Transcript of a Conference Call on the Staff Report of the 2013 Article IV Consultation with the Euro Area

Washington, D.C.
Thursday, July 25, 2013

Mahmood Pradhan, Deputy Director, European Department, and Mission Chief for the Euro Area
Petya Koeva-Brooks, Deputy mission Chief for the Euro Area
Ángela Gaviria, IMF Media Relations

MS. GAVIRIA: Hello, everyone. I'm Angela Gaviria, with the Communications Department of the IMF. Welcome to this conference call on the staff report of this year's Article IV Consultation with the Euro Area.

Let me introduce now the speakers. With me here are Mahmood Pradhan, who is Deputy Director in the European Department, and the Mission Chief for the Euro Area, and Petya Koeva-Brooks, who is the Deputy Mission Chief for the Euro Area.

Mahmood, will start with some brief points, and then they will be happy to take your questions.

MR. PRADHAN: Thank you very much. Good morning or good afternoon, everyone. I'll take a few minutes just to cover the highlights of this year's report that you now have.

First, let me start with taking stock of where we are. In this report, as you will see, we acknowledge substantial progress over the last year in addressing tail risks.

We're almost at the anniversary of President Draghi's "Whatever it takes" announcement last year, So let me take stock of what has been done since then. In addition to OMT, we have had substantial progress on building the banking union. Secondly, we have had the ESM become fully operational. Thirdly, we have had extension of maturities for official financing for some countries. And, finally, resolution of some difficult cases -- here, I'm thinking about Greece and Cyprus.

All of this, collectively, has led to an impressive degree of stabilization, where we see sovereign financing at a much more comfortable level now than a year ago. But we worry that the economic recovery across the euro area still remains elusive, and this weakness is now not only in the periphery but also in the core countries. Let me start by saying on the outlook that we see a mild recovery in the second half of the year, but very weak growth, and risks to growth still tilted to the downside.

So let me now turn to our key policy messages, what the euro area collectively needs to address.

First, we have focused very extensively in this report on financial fragmentation. And I want to treat this subject in two parts.

The first part is the health of banks. Across the euro area we see a very diverse picture. We see funding problems in banks in some countries. We see quite a strong perception of weakness -- and I want to emphasize "perception" -- in some banks, which is causing their funding costs to be high, and their ability to lend very weak.

That's also affecting the transmission of monetary policy. The ECB has maintained a very accommodative stance, but that is not being transmitted across the euro area, as I'm sure you're all familiar with.

Now, we think of addressing this problem in two ways. One is a structural problem, which is addressing the health of banks. And here, we are fully supportive of the euro area's efforts to strengthen banks. This involves, first, a balance sheet assessment to look at the health of banks, to look at the quality of their assets. Here we're talking about a realistic, transparent, and credible valuation of assets. And then identifying, through this process, the capital needs of banks. And, thirdly, having an ex ante plan of how these capital needs will be met.
☆ ☆ ☆ ☆
• [Problems and tasks]
A – On what date was the IMF conference call in the transcript held?
B – Carry the IMF conference call transcript forward from its final sentence.

• [Data visualization images]
☆ ☆ ☆ ☆
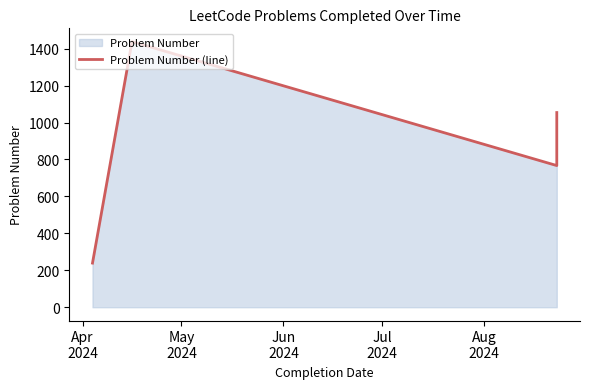

How many interior local valleys (lower than both neighbors) does the data have?

1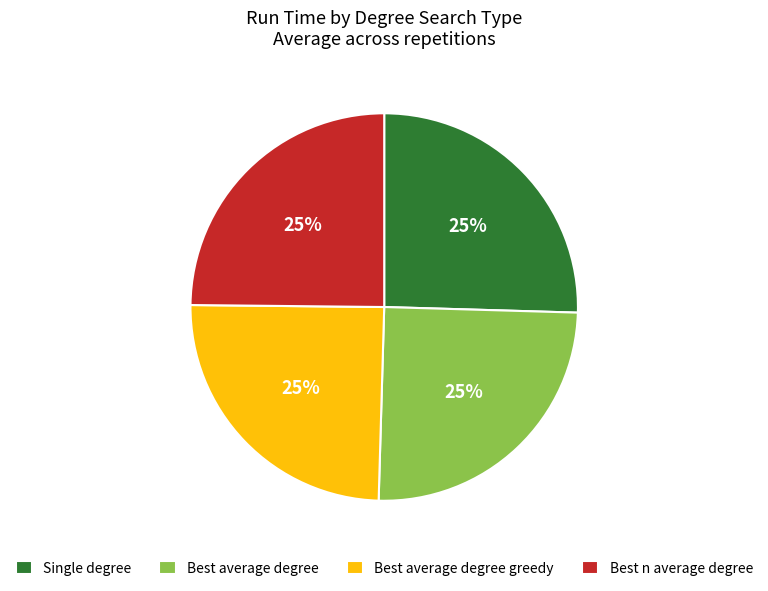

Does Best average degree greedy account for over 50% of the chart?

No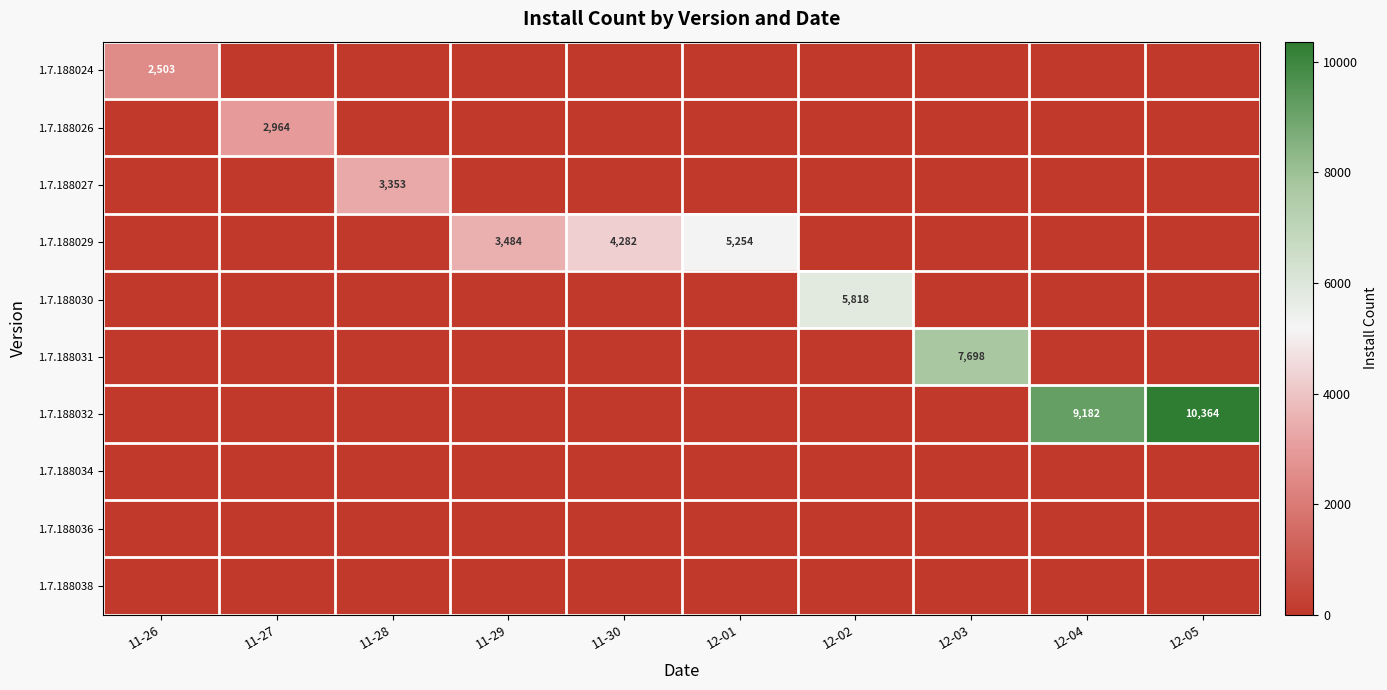

The 1.7.188024 series shows 2503 at 11-26. True or false?

True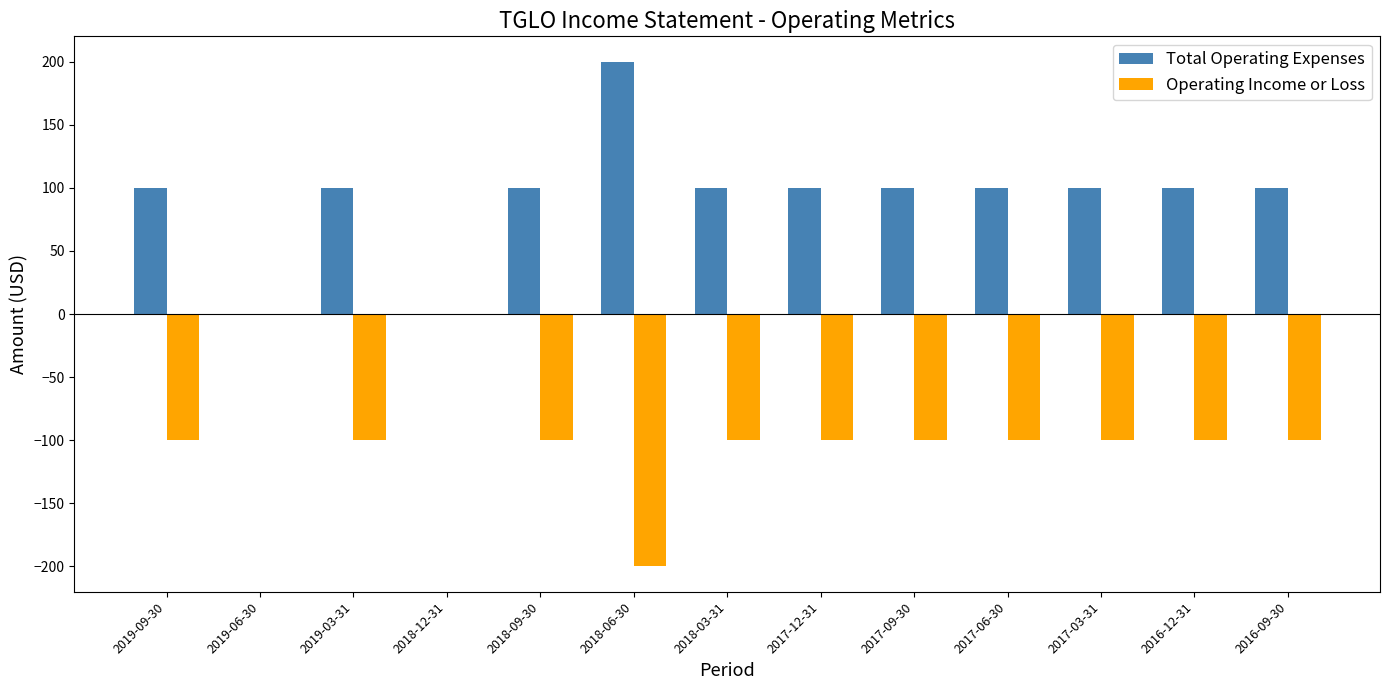

Where is Operating Income or Loss nearest to the value -100?

2019-09-30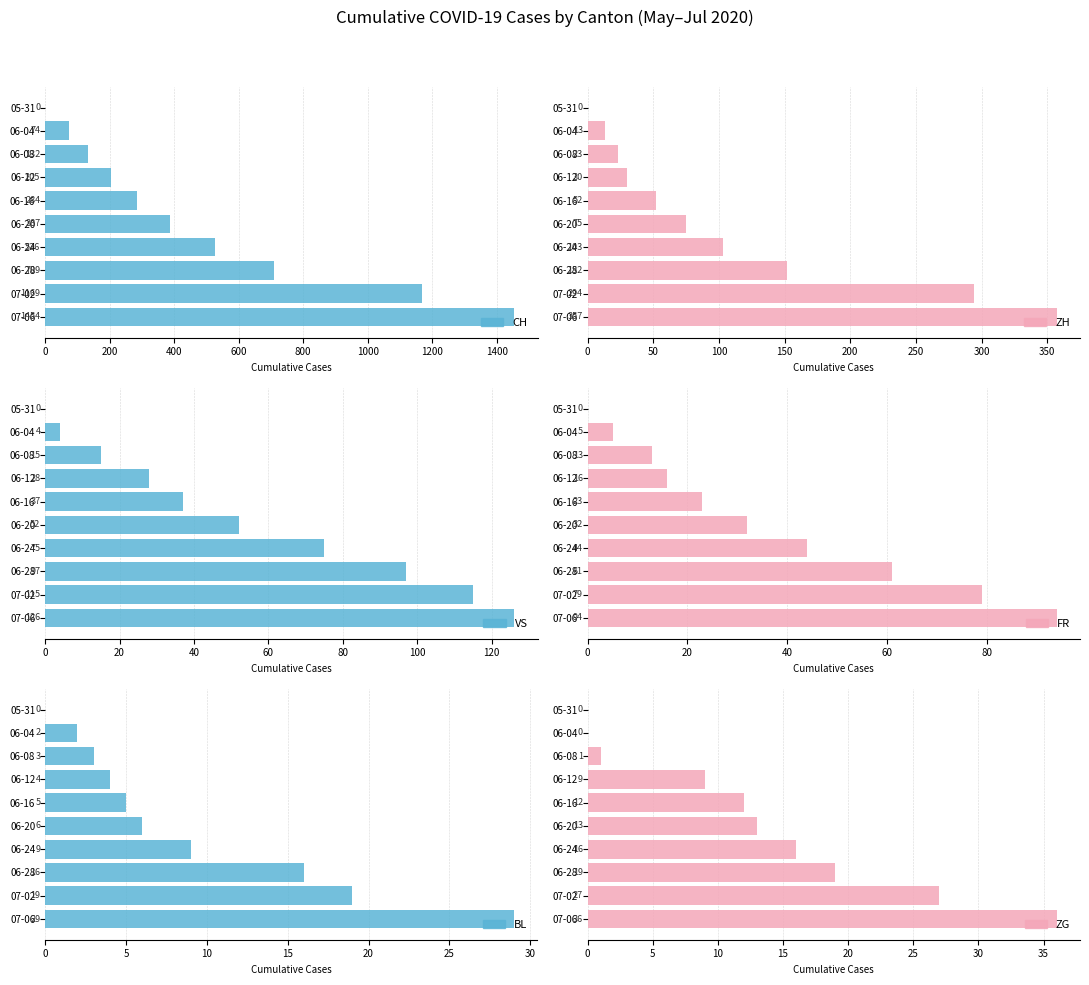

Is the value of FR at 06-28 greater than the value of ZH at 07-06?

No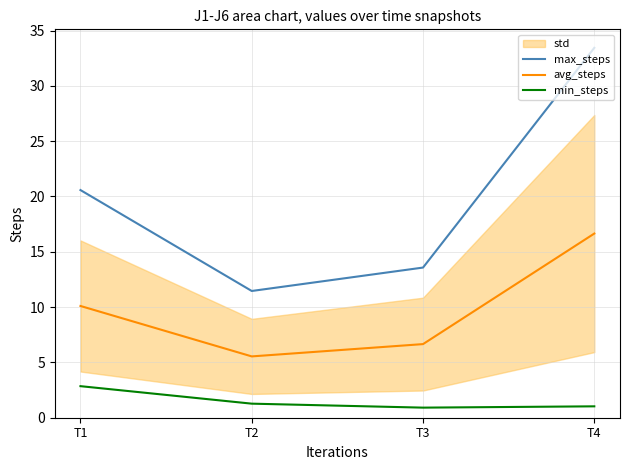

At which label does min_steps reach its peak?

T1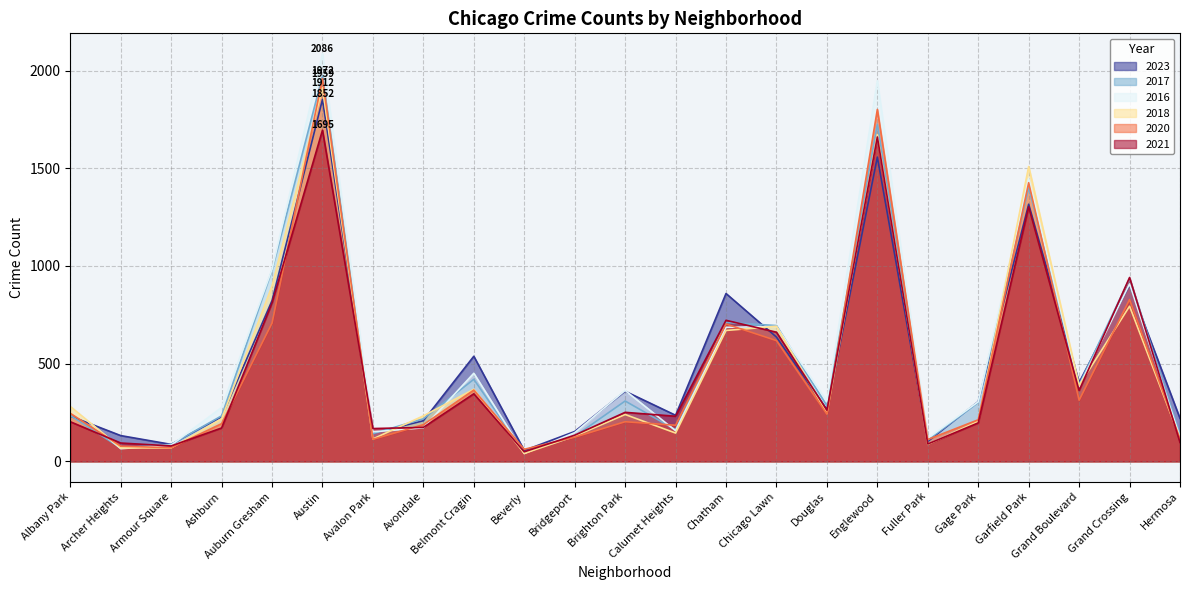

What is the minimum value for 2017?

46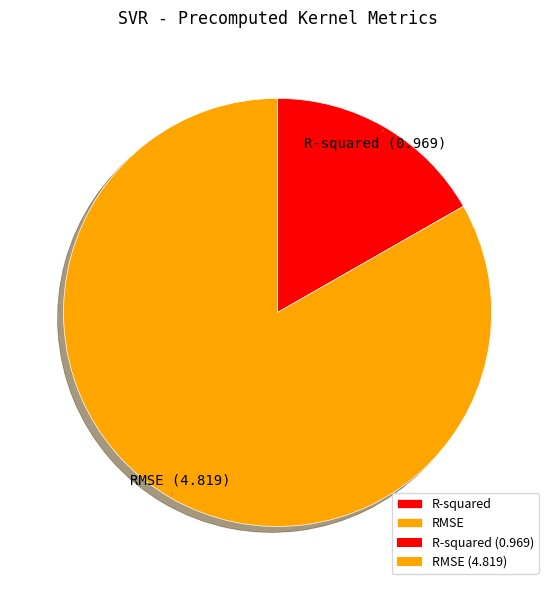

Does RMSE account for over 50% of the chart?

Yes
☆ ☆ ☆ ☆
• [Answers by task]
A – Thursday, July 25, 2013.

B –
To elaborate on that, we do not have a clear impression of where these capital needs are, whether they are concentrated in some countries, or they are spread across euro area banks. We suspect there's an element of both. But I want to say that the only way to know the real picture is to do this assessment. This assessment will be followed by stress tests which identify capital needs under various adverse macroeconomic scenarios, and then calls for how much capital various banks need.

I referred also to an ex ante plan. Here we're thinking that the euro area needs to have a plan of how these capital needs will be met. We would see the first recourse being the private markets, the private sector, and we think a credible assessment which involves a realistic valuation and dilution of existing shareholder’s stakes in banks is a necessary prerequisite to attract private capital. And, as I said, the first recourse should be private markets.

Secondly, there will be some countries which have sufficient fiscal space to provide public sector support for their banks’ capital needs.

And thirdly, in the final recourse should be the ESM. The ESM now has guidelines for direct recapitalization of banks.

I should emphasize here that when we think about capital needs for the program countries, the capital needs of banks are already, in some sense, allowed for within the program financing envelope. So the ESM will be the last resort. And, very helpfully, the ESM guidelines that have been finalized have now dealt with the issue of legacy assets: specifically, no assets will be excluded, and direct recapitalization can be done in a retroactive way.

Part of this fragmentation, as I mentioned earlier, is also impairing the transmission mechanism. And while restoring the health of banks will take time, we see a stronger role for the ECB.

So, to ask ourselves what more can the ECB do, we have suggested that they can provide liquidity support, both in a general sense -- and here we think of a longer-tenure LTRO. And also in a more targeted sense, to make sure that SMEs get credit, we could have a targeted LTRO, somewhat similar to the U.K.'s Funding for Lending scheme -- happy to elaborate on this during the question and answer session. That's what the ECB can do.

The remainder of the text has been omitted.